Do teor das alegações dos RR. recorrentes resulta que a matéria a decidir se confina a averiguar do acerto da decisão recorrida, quanto à mencionada aplicação de uma sanção pecuniária compulsória (por os RR. sustentarem não se estar perante prestação de facto positivo infungível, mas antes se tratar de entrega de coisa determinada, susceptível de execução específica em acção executiva), e, subsidiariamente, quanto à concreta fixação do valor supra indicado dessa sanção (por os RR. o entenderem excessivo).

Cumpre apreciar e decidir.

*

II – FUNDAMENTAÇÃO:

O tribunal a quo considerou provados os seguintes factos, que se passam a reproduzir:

«1. Encontra-se descrito na Conservatória do Registo Predial de Faro sob o nº …, da freguesia de S. Pedro, inscrito na matriz predial rústica sob o artº …, secção I e na matriz predial urbana sob o artº … (actualmente artº …) o prédio misto, sito em …, composto por terra de cultura, horta, pomar de citrinos e casas de moradas de um pavimento com várias divisões, acessórios e logradouro (cfr. doc. de fls. 32/33, cujo teor se dá por integralmente reproduzido).

2. Encontra-se inscrita a favor dos autores AA, FF, GG, HH, II, JJ, LL, MM e do réu BB, pela ap. nº 20 de 2004.02.17, a aquisição do referido prédio, em comum e sem determinação, por sucessão por morte de DD e EE (cfr. doc. de fls.32/33, cujo teor se dá por integralmente reproduzido).

3. Encontra-se inscrito a favor dos autores NN e OO, pela ap. 2139 de 10.07.2012, a aquisição do direito de PP e do réu BB sobre o referido prédio, por compra em execução (cfr. doc. de fls.32/33, cujo teor se dá por integralmente reproduzido).

4. Encontra-se descrito na Conservatória do Registo Predial de Faro sob nº …, da freguesia de S. Pedro, inscrito na matriz predial rústica sob o artº …, secção G e na matriz predial urbana sob o artº … (actualmente artº …), o prédio misto, sito em …, composto por terra de cultura, pomar de citrinos, horta, vinha e casas de morada de um pavimento com várias divisões, sobrado e logradouro (cfr. doc. de fls. 38/39, cujo teor se dá por integralmente reproduzido).

5. Encontra-se inscrito a favor dos autores AA, FF, GG, HH, II, JJ, LL e MM e de PP e do réu BB, pela ap. nº 20 de 2004.02.17, a aquisição do referido prédio, por sucessão por morte de JDD e EE (cfr. doc. de fls. 38/39, cujo teor se dá por integralmente reproduzido).
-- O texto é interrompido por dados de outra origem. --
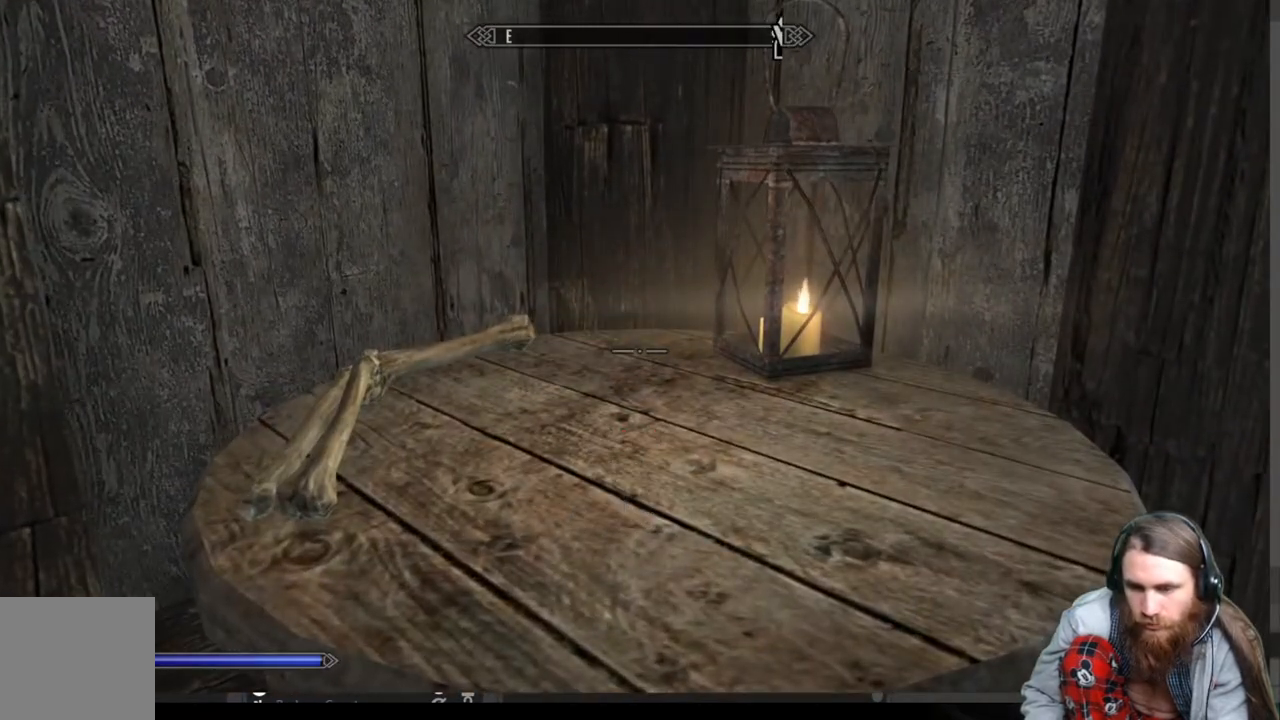
{"buttons": [], "left_stick": "center", "right_stick": "center", "events": []}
6. Encontra-se inscrito a favor dos autores NN e OO, pela ap. 2139 de 10.07.2012, a aquisição do direito de PP e do réu BB sobre o referido prédio, por compra em execução (cfr. doc. de fls. 38/39, cujo teor se dá por integralmente reproduzido).

7. O direito que o réu e PP detinham sobre os referidos prédios foram adjudicados aos autores NN e OO no processo executivo n.º 3206/08.0TBFAR, do extinto 1º Juízo Cível do Tribunal da Comarca de Faro, em 05.07.2012 (cfr. doc. de fls. 48, cujo teor se dá por integralmente reproduzido).
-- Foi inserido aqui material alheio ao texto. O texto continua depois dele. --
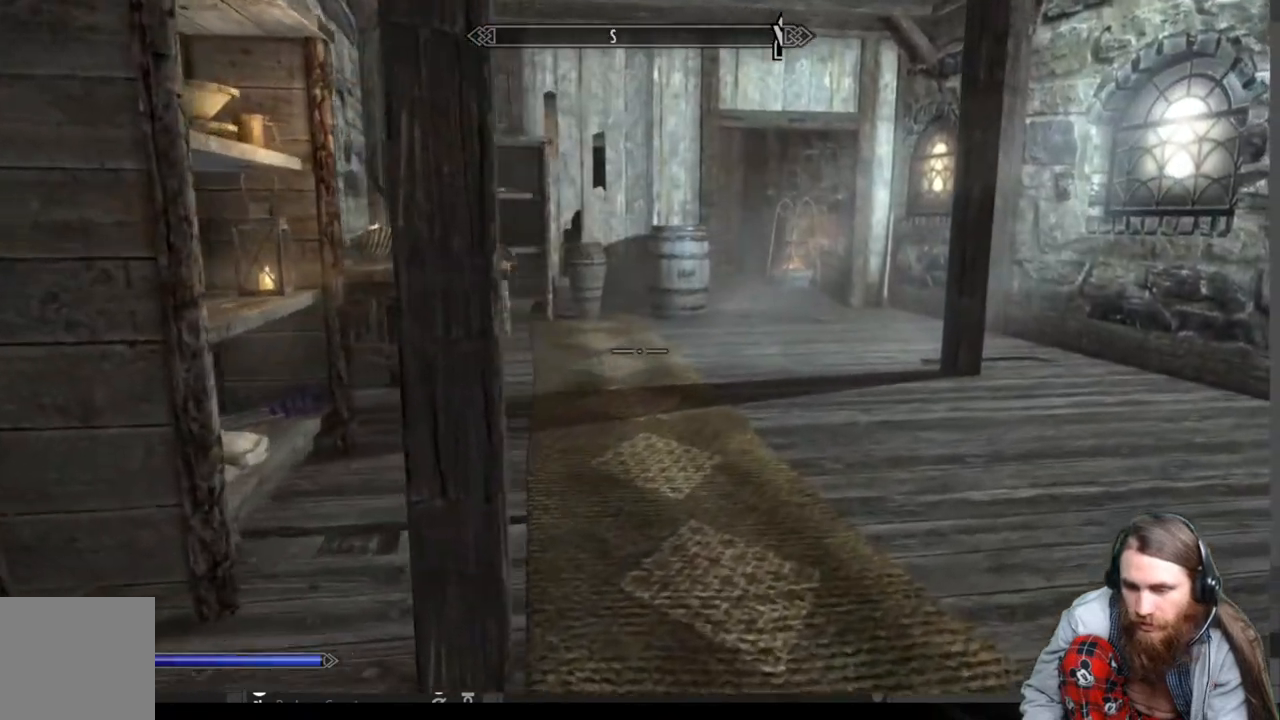
{"buttons": [], "left_stick": "up", "right_stick": "center", "events": [[133, "left_stick", "up"]]}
8. Por escritura pública outorgada em 21 de Agosto de 2001 no Segundo Cartório Notarial de Faro, foi declarado que no dia 20 de Julho de 1990 faleceu DD, no estado de casado com EE, o qual deixou como únicos herdeiros EE, sua mulher, e seus filhos QQ, casado no regime da comunhão geral com PP, NN, casado no mesmo regime com GG, RR, casado no mesmo regime com LL e AA, casada com FF no regime da comunhão de adquiridos (cfr. doc. de fls. 173/176, cujo teor se dá por integralmente reproduzido).

9. Mais foi declarado que no dia 25 de Dezembro de 1996 faleceu também EE ou EE, no estado de viúva daquele, a qual deixou como herdeiros os seus filhos QQ, RR e AA, e os netos do filho pré falecido NN, II, casada com SS, JJ, divorciada e HH, solteira (cfr. doc. de fls. 173/176, cujo teor se dá por integralmente reproduzido).

10. Por escritura pública outorgada em 07 de Outubro de 1996, no Cartório Notarial de Olhão, foi declarado que no dia 16 de Agosto de 1996 faleceu NN, no estado de casado no regime da comunhão geral de bens com GG, deixando como únicos herdeiros a mulher, GG, e as filhas, II, JJ, divorciada e HH, solteira (cfr. doc. de fls. 178/180, cujo teor se dá por integralmente reproduzido).

11. RR faleceu no dia 02 de Abril de 2001 no estado de casado com LL (cfr. doc. de fls. 181/182, cujo teor se dá por integralmente reproduzido).

12. Por escritura pública outorgada em 21 de Agosto de 2001, no Segundo Cartório Notarial de Faro, foi declarado que no dia 02 de Abril de 2001 faleceu RR, no estado de casado no regime da comunhão geral com LL, deixando como herdeiros a referida mulher, LL e a filha MM, solteira (cfr. doc. de fls. 184/185, cujo teor se dá por integralmente reproduzido).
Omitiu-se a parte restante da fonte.